Analysis of transduced umbilical cord piece (UCP)-derived mesenchymal stem cell explant monolayer (MSC-EM). Whole UCPs were transduced with three different viruses coding for fluorescent proteins and a genetic barcode. After 21 days, the first MSC-EM grew out. (A): Induction time between consecutive MSC-EMs. (B): Flow cytometric analysis of overall transgene positive cells in MSC-EM arranged by transduction method. (C): Amount of unique barcodes in MSC-EM arranged by transduction method. (D): Flow cytometry and unique barcodes in MSC-EM arranged by the order of induction. The data are represented by means, and error bars show the standard deviation. Abbreviations: P1–4, passage of UCP to new cell culture well.

Figure 5.

Clonal development of one exemplary MSC-EM. (A): Flow cytometric analysis of the clonal development. The graph displays the percentage of fluorescence-positive cells, and the color of the symbol indicates the color of the respective cell population (black indicates fluorescent-negative cells). The development of the mass culture during the first 12 passages (P1.01 to P1.12) of the primary MSC-EM culture is shown. (B): Vector copy number analysis of mass cultures by quantitative polymerase chain reaction. Data are displayed as means ± SD. (C): Shannon index describing the diversity of the barcodes in the mass culture. (D): Area plot of the barcode contribution. Each area represents an individual barcode from one of the vector constructs (different shades of the colors red, blue, and green refer to the RGB construct the barcode originated from). The percentages show the contribution of a barcode after the last passage in case it contributed >5% to the total sequencing reads. Abbreviations: MSC-EM, mesenchymal stem cell explant monolayer; P, passage; UCP, umbilical cord piece; VCN, vector copy number.

Figure 6.

Clonal development of consecutive MSC-EM. Analysis of MSC-EM of two individually transduced UCP (UCP 2, UCP 3).

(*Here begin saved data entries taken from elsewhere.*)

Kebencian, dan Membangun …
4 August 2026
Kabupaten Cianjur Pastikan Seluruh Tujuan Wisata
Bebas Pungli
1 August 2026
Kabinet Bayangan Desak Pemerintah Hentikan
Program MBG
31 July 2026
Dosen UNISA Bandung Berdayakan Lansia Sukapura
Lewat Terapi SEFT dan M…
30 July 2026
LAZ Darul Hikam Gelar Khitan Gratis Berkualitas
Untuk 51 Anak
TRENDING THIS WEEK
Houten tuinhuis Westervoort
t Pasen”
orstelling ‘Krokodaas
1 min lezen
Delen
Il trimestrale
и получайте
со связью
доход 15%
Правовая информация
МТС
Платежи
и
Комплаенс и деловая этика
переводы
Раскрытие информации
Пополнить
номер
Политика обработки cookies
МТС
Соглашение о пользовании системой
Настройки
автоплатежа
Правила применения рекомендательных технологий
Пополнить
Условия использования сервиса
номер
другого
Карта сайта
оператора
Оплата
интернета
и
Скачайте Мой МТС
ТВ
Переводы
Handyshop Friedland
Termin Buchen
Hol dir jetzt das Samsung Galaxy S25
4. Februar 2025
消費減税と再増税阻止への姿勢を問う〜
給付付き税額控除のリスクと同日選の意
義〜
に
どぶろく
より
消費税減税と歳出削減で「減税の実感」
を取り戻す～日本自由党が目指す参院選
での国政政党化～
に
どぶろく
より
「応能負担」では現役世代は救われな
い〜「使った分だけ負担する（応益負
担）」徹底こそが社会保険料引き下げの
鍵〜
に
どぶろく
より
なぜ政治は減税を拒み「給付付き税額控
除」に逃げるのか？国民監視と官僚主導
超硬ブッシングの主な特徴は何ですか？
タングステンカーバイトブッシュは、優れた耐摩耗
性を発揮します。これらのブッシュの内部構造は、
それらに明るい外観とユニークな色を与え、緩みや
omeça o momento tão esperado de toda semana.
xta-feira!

Colors of the symbols and areas indicate fluorescent proteins coded by the vectors. (A): Flow cytometric analysis of the first 13 passages (P1.1 to P1.13) of the primary MSC-EM of UCP 2. (B): Flow cytometric analysis of the first 3 passages (P2.1 to P2.3) of the secondary MSC-EM of UCP 2. (C): Flow cytometry analysis of the first 5 passages (P1.1 to P1.5) of the primary MSC-EM of UCP 3. (D): Flow cytometry analysis of the first 3 passages (P2.1 to P2.3) of the secondary MSC-EM of UCP 3. (E): Area plot of the barcode distribution of the first 5 passages (P1.1 to P1.5) of the primary MSC-EM of UCP 3. (F): Area plot of the barcode contribution of the first 3 passages (P2.1 to P2.3) of the secondary MSC-EM of UCP 3. The percentage show the contribution after the last passage, if it was >5%. The two dominant barcodes for the primary and secondary MSC-EM of UCP 3 were identical. Abbreviations: MSC-EM, mesenchymal stem cell explant monolayer; P, passage; UCP, umbilical cord piece.

Figure 7.

Tube formation assay with different fluorescence sorted clones. A freshly initiated mesenchymal stem cell explant monolayer was first expanded, before cells were sorted by the present colors green, yellow, and negative. A tube formation assay was performed in triplicate with the different sorted populations. Depicted is microscopic fluorescence overlay after 4 hours. The yellow and green population had a strongly reduced tube formation capability compared with cells from the fluorescence negative population. Magnification, ×5.